[Start of Attachment]

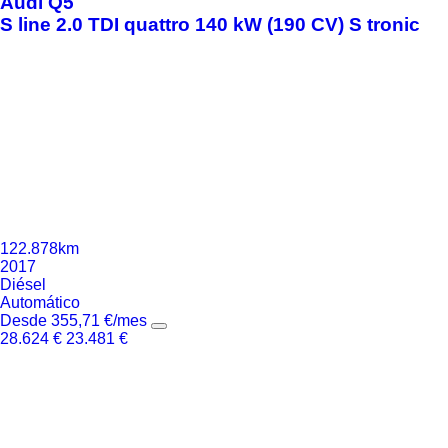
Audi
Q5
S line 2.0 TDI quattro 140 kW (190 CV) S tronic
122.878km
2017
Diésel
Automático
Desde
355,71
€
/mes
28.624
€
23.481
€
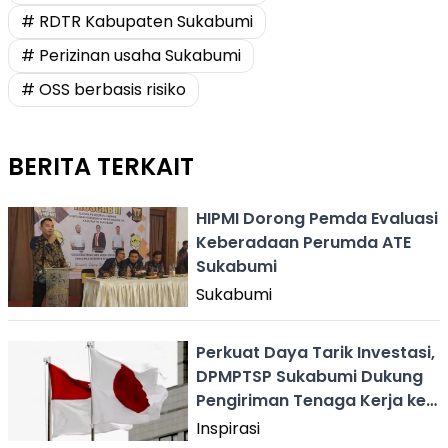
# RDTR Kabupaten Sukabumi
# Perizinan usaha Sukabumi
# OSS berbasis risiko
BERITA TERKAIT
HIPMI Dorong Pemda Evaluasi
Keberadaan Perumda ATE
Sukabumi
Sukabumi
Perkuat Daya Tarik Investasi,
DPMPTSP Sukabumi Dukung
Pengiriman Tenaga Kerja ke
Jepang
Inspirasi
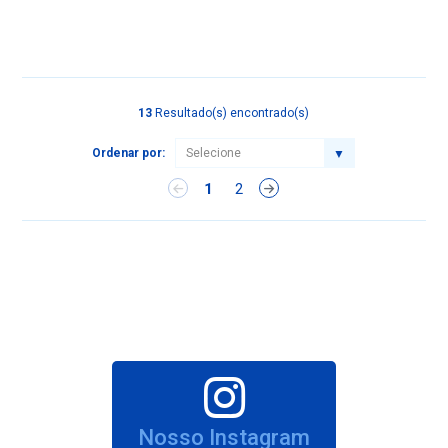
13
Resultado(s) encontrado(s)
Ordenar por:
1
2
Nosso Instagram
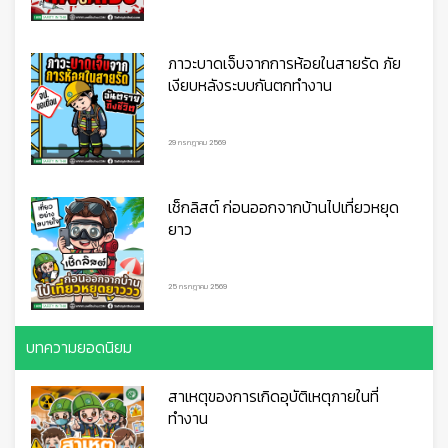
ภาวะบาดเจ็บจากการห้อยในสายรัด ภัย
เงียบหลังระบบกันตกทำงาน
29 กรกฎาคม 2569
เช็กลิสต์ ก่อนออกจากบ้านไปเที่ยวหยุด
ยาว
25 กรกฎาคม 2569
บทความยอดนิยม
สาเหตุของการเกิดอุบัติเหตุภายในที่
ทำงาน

[End of Attachment]
[Start of Attachment]

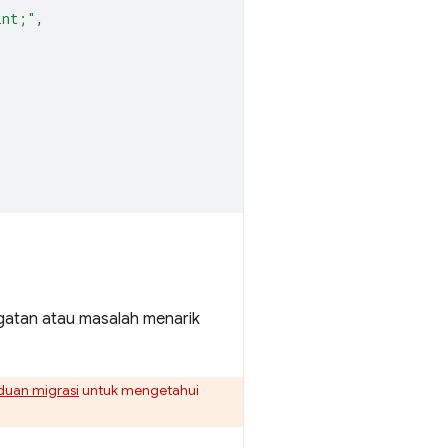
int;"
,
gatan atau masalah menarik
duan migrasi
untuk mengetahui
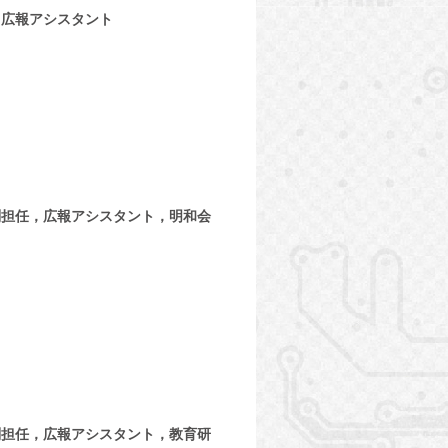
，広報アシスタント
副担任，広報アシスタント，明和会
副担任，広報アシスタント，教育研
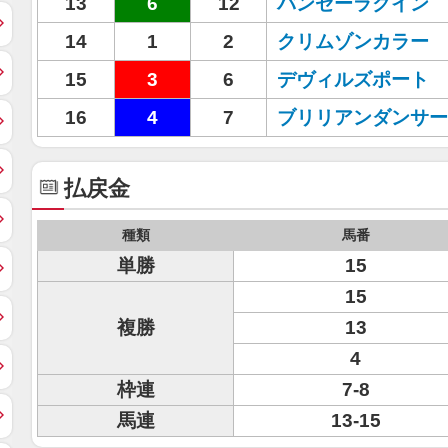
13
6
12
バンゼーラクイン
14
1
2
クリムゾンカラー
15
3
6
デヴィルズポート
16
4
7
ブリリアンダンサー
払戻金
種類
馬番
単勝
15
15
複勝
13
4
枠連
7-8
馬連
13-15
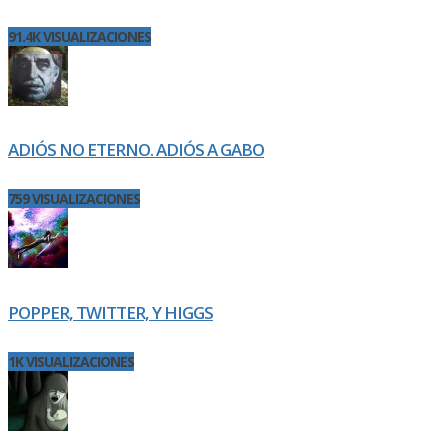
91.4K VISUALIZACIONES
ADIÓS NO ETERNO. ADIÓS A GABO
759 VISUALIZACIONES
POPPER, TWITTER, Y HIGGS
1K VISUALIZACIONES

[End of Attachment]
[Start of Attachment]

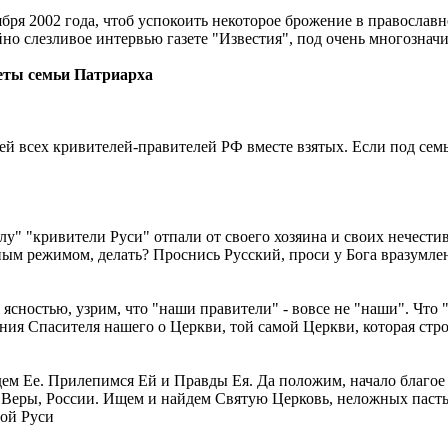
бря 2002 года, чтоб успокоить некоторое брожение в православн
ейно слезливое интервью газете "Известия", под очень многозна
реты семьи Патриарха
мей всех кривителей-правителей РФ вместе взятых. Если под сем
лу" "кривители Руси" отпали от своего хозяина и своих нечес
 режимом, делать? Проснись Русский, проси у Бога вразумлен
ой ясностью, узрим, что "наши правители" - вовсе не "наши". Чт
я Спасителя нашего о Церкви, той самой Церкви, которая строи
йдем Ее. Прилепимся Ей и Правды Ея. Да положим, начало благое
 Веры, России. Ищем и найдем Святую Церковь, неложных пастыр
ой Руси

[End of Attachment]

● Instruction:
Start with the line with "gatan atau masalah menarik" in the listing above and stop after the line with "1K VISUALIZACIONES". Write out exactly the lines in that stretch and no others, without pictures.

● Response below:
gatan atau masalah menarik
duan migrasi
untuk mengetahui
，広報アシスタント
副担任，広報アシスタント，明和会
副担任，広報アシスタント，教育研
13
6
12
バンゼーラクイン
14
1
2
クリムゾンカラー
15
3
6
デヴィルズポート
16
4
7
ブリリアンダンサー
払戻金
種類
馬番
単勝
15
15
複勝
13
4
枠連
7-8
馬連
13-15
91.4K VISUALIZACIONES
ADIÓS NO ETERNO. ADIÓS A GABO
759 VISUALIZACIONES
POPPER, TWITTER, Y HIGGS
1K VISUALIZACIONES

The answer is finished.